The term "connexivism" is derived from this passage (as translated by Kneale and Kneale).

It is believed that Sextus was here describing the school of Chrysippus. That this school accepted Aristotle's thesis seems clear because the definition of the conditional,

  • (p → q) =df ~(p ° ~q) - where ° indicates compatibility,

requires that Aristotle's Thesis be a logical truth, provided we assume that every statement is compatible with itself - which seems fairly fundamental to the concept of compatibility.

The medieval philosopher Boethius also accepted connexive principles. In De Syllogismo Hypothetico, he argues that from, "If A, then if B then C," and "If B then not-C," we may infer "not-A," by Modus Tollens. However, this follows only if the two statements, "If B then C," and "If B then not-C," are considered incompatible.

Since Aristotelian logic was the standard logic studied until the 19th Century, it could reasonably be claimed that connexive logic was the accepted school of thought among logicians for most of Western history. (Of course, logicians were not necessarily aware of belonging to the connexivist school.) However, in the 19th Century Boolean syllogisms, and a propositional logic based on truth-functions, became the standard. Since then, relatively few logicians have subscribed to connexivism. These few include E. J. Nelson and P. F. Strawson.

Connecting antecedent to consequent

The objection that is made to the truth-functional definition of conditionals is that there is no requirement that the consequent actually follow from the antecedent. So long as the antecedent is false or the consequent true, the conditional is considered to be true whether there is any relation between the antecedent and the consequent or not. Hence, as the philosopher Charles Sanders Peirce once remarked, you can cut up a newspaper, sentence by sentence, put all the sentences in a hat, and draw any two at random. It is guaranteed that either the first sentence will imply the second, or vice versa. But when we use the words "if" and "then" we generally mean to assert that there is some relation between the antecedent and the consequent. What is the nature of that relationship? Relevance (or Relevant) logicians take the view that, in addition to saying that the consequent cannot be false while the antecedent is true, the antecedent must be "relevant" to the consequent. At least initially, this means that there must be at least some terms (or variables) that appear in both the antecedent and the consequent.
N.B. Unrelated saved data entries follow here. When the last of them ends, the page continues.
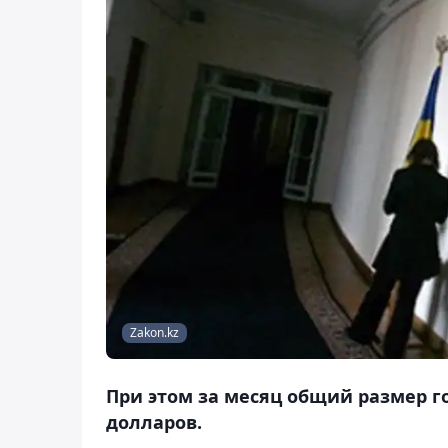
Zakon.kz
При этом за месяц общий размер г
долларов.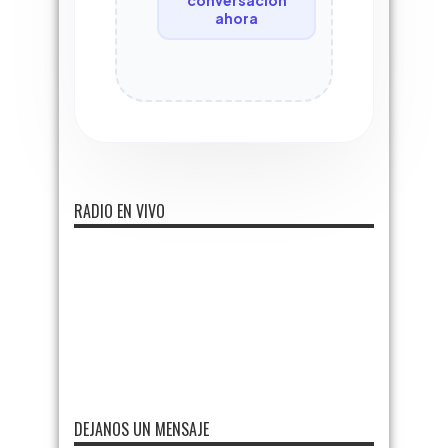
ahora
RADIO EN VIVO
DEJANOS UN MENSAJE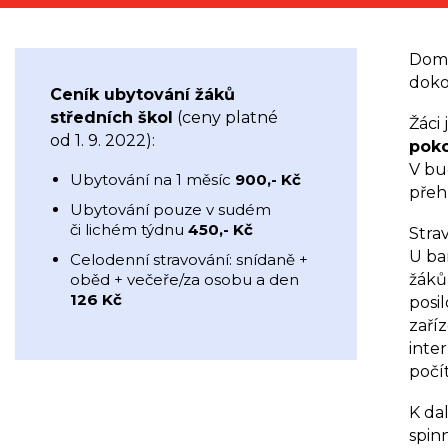
Domo
doko
Ceník ubytování žáků
středních škol
(ceny platné
Žáci
od 1. 9. 2022):
poko
V bu
Ubytování na 1 měsíc
900,- Kč
přehr
Ubytování pouze v sudém
či lichém týdnu
450,- Kč
Stra
U ba
Celodenní stravování: snídaně +
oběd + večeře/za osobu a den
žáků
126 Kč
posil
zaří
inte
počí
K da
spin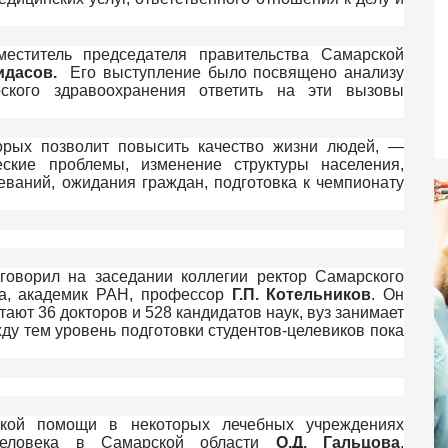
еститель председателя правительства Самарской
ридасов.
Его выступление было посвящено анализу
ского здравоохранения ответить на эти вызовы
орых позволит повысить качество жизни людей, —
еские проблемы, изменение структуры населения,
ваний, ожидания граждан, подготовка к чемпионату
 говорил на заседании коллегии ректор Самарского
та, академик РАН, профессор
Г.П. Котельников
. Он
тают 36 докторов и 528 кандидатов наук, вуз занимает
жду тем уровень подготовки студентов-целевиков пока
ской помощи в некоторых лечебных учреждениях
человека в Самарской области
О.Д. Гальцова
.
Connexivists generally claim instead that there must be some "real connection" between the antecedent and the consequent, such as might be the result of real class inclusion relations. For example, the class relations, "All men are mortal," would provide a real connection that would warrant the conditional, "If Socrates is a man, then Socrates is mortal." However, more remote connections, for example "If she apologized to him, then he lied to me," (suggested by Bennett) still defy connexivist analysis.

References

  • Angell R. B. A-Logic, Washington: University Press of America, 2002.
  • Bennett, J. A Philosophical Guide to Conditionals. Oxford: Clarendon, 2003.
  • Kneale, M. and Kneale, W. The Development of Logic. Oxford: Clarendon, 1984.
  • McCall, S. "Connexive Implication", The Journal of Symbolic Logic, Vol. 31, No. 3 (1966), pp. 415 - 433.
  • Nasti de Vincentis, M. Logiche della connessività. Fra logica moderna e storia della logica antica. Bern: Haupt, 2002.
  • Heinrich Wansing. "Connexive Logic". In Zalta, Edward N. (ed.). Stanford Encyclopedia of Philosophy.